Information given START

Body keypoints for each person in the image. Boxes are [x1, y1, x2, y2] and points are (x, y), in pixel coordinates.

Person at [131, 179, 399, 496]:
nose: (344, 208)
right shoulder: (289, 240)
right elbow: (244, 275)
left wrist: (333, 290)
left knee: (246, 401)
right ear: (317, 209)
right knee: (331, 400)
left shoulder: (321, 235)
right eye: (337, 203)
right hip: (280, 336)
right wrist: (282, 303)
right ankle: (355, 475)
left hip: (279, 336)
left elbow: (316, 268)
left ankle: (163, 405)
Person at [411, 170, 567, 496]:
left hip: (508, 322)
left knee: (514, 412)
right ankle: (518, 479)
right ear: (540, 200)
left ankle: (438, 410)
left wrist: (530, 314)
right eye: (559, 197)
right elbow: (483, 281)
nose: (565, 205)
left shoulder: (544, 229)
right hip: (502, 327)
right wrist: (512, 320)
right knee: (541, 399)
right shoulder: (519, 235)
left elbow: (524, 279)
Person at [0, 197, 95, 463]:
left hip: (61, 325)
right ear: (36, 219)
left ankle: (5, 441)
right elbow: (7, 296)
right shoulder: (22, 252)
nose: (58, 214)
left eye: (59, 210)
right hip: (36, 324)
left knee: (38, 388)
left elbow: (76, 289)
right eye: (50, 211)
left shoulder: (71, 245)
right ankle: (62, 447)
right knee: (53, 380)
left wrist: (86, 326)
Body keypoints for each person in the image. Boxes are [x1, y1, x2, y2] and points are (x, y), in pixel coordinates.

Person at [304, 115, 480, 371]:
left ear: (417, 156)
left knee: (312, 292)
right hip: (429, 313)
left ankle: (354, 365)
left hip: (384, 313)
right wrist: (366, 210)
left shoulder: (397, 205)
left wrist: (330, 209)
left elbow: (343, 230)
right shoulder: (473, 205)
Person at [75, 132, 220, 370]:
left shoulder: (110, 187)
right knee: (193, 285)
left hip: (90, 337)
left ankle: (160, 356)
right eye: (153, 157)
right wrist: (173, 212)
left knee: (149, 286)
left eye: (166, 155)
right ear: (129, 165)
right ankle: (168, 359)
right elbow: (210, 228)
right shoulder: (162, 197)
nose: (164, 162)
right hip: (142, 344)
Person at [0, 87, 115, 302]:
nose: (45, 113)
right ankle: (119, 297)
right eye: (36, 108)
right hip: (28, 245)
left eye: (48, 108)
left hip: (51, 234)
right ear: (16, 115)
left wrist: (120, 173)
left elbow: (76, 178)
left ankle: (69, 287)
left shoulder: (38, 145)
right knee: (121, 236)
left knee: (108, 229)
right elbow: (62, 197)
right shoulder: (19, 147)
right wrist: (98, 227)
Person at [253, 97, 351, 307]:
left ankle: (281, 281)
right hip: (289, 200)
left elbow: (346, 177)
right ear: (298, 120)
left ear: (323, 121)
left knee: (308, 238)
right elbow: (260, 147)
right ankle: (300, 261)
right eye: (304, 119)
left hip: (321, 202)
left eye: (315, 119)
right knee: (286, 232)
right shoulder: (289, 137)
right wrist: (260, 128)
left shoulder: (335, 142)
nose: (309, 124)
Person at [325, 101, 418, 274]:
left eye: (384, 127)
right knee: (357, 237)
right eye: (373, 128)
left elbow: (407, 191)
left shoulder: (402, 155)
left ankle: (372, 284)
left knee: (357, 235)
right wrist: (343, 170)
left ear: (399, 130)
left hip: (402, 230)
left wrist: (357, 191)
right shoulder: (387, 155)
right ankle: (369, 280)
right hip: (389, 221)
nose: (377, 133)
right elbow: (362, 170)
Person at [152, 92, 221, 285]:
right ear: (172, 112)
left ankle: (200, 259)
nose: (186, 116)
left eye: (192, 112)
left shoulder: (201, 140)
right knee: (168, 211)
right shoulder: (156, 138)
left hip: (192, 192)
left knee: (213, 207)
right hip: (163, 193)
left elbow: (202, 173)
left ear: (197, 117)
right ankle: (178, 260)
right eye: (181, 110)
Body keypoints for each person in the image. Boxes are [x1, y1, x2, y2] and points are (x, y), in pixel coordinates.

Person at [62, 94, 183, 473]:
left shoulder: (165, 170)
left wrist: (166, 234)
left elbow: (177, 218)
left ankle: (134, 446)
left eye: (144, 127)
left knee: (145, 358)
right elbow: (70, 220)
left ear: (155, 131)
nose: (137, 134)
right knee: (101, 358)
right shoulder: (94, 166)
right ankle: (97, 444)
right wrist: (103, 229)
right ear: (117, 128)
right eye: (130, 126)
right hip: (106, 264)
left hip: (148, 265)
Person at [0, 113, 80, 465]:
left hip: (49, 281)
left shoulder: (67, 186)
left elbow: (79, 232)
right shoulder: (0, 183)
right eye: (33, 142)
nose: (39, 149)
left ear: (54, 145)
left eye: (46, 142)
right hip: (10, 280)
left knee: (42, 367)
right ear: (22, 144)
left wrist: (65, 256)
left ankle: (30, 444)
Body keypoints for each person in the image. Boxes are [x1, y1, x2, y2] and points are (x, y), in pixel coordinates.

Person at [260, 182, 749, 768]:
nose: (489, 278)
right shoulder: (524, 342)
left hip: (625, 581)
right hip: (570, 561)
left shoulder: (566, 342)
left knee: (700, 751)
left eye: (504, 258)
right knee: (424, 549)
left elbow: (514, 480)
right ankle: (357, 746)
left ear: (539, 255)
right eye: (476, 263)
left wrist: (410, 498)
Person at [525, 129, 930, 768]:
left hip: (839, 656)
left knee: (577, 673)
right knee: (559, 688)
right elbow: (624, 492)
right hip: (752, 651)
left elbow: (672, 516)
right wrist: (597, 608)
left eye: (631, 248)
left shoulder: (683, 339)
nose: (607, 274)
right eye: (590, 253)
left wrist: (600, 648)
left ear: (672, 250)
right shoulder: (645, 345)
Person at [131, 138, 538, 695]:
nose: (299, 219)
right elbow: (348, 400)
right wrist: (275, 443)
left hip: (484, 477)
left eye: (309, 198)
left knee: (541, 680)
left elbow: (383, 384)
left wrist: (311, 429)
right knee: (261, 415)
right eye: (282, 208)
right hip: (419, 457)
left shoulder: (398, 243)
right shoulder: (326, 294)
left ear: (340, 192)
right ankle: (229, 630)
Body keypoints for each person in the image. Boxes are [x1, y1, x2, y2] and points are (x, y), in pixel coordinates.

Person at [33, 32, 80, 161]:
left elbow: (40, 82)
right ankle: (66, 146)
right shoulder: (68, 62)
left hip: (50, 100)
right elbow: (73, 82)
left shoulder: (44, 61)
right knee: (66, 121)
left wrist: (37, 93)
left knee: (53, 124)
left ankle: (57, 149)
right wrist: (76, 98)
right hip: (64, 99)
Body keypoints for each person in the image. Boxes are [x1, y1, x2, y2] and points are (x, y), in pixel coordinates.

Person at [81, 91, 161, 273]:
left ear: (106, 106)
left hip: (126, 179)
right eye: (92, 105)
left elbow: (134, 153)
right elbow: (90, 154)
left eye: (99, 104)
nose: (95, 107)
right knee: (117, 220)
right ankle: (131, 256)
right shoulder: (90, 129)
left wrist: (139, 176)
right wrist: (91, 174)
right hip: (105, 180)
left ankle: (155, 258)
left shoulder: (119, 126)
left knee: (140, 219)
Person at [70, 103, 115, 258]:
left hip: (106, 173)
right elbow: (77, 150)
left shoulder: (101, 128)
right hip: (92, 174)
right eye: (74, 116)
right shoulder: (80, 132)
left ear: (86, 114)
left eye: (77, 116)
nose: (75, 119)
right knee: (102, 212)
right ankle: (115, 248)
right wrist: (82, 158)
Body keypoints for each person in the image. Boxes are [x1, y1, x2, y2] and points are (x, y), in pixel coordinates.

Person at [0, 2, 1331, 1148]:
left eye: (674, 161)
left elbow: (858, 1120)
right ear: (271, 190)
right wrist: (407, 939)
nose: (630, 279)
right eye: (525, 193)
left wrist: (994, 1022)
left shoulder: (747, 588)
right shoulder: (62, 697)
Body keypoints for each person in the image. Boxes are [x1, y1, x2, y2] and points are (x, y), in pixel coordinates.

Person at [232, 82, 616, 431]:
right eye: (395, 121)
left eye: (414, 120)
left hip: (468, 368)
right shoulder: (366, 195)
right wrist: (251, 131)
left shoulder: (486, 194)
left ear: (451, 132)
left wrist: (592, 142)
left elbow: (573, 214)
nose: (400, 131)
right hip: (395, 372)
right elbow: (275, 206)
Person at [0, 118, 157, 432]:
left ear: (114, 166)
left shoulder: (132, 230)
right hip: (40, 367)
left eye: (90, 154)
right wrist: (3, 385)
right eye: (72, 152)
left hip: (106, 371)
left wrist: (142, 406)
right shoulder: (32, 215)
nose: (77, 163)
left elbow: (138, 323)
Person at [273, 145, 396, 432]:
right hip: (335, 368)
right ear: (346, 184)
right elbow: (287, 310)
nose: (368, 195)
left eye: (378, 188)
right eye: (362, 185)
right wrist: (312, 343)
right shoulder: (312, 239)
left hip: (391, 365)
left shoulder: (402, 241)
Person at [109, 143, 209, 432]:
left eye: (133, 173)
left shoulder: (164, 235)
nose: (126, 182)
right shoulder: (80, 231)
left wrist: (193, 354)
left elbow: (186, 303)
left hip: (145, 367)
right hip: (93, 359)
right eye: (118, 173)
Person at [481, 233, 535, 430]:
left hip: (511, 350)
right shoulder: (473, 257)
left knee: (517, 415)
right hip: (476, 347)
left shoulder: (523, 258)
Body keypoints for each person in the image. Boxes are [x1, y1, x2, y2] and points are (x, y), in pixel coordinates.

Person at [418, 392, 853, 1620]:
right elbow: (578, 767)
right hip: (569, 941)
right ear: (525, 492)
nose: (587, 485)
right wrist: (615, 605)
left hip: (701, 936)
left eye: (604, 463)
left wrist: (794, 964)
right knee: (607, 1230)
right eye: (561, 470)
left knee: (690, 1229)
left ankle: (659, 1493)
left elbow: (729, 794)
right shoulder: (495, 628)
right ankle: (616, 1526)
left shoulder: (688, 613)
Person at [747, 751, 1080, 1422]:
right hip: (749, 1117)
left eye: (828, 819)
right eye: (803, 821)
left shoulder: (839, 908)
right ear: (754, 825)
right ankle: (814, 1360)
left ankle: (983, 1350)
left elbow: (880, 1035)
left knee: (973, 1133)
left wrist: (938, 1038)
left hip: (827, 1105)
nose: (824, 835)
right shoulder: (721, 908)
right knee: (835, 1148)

Information given END

Exercise aim
Working from the material above, restate word for word the lines between the line with "left elbow: (514, 480)" and the line with "left eye: (631, 248)", both included, and only those.

Reply to the exercise
left elbow: (514, 480)
right ankle: (357, 746)
left ear: (539, 255)
right eye: (476, 263)
left wrist: (410, 498)
Person at [525, 129, 930, 768]:
left hip: (839, 656)
left knee: (577, 673)
right knee: (559, 688)
right elbow: (624, 492)
right hip: (752, 651)
left elbow: (672, 516)
right wrist: (597, 608)
left eye: (631, 248)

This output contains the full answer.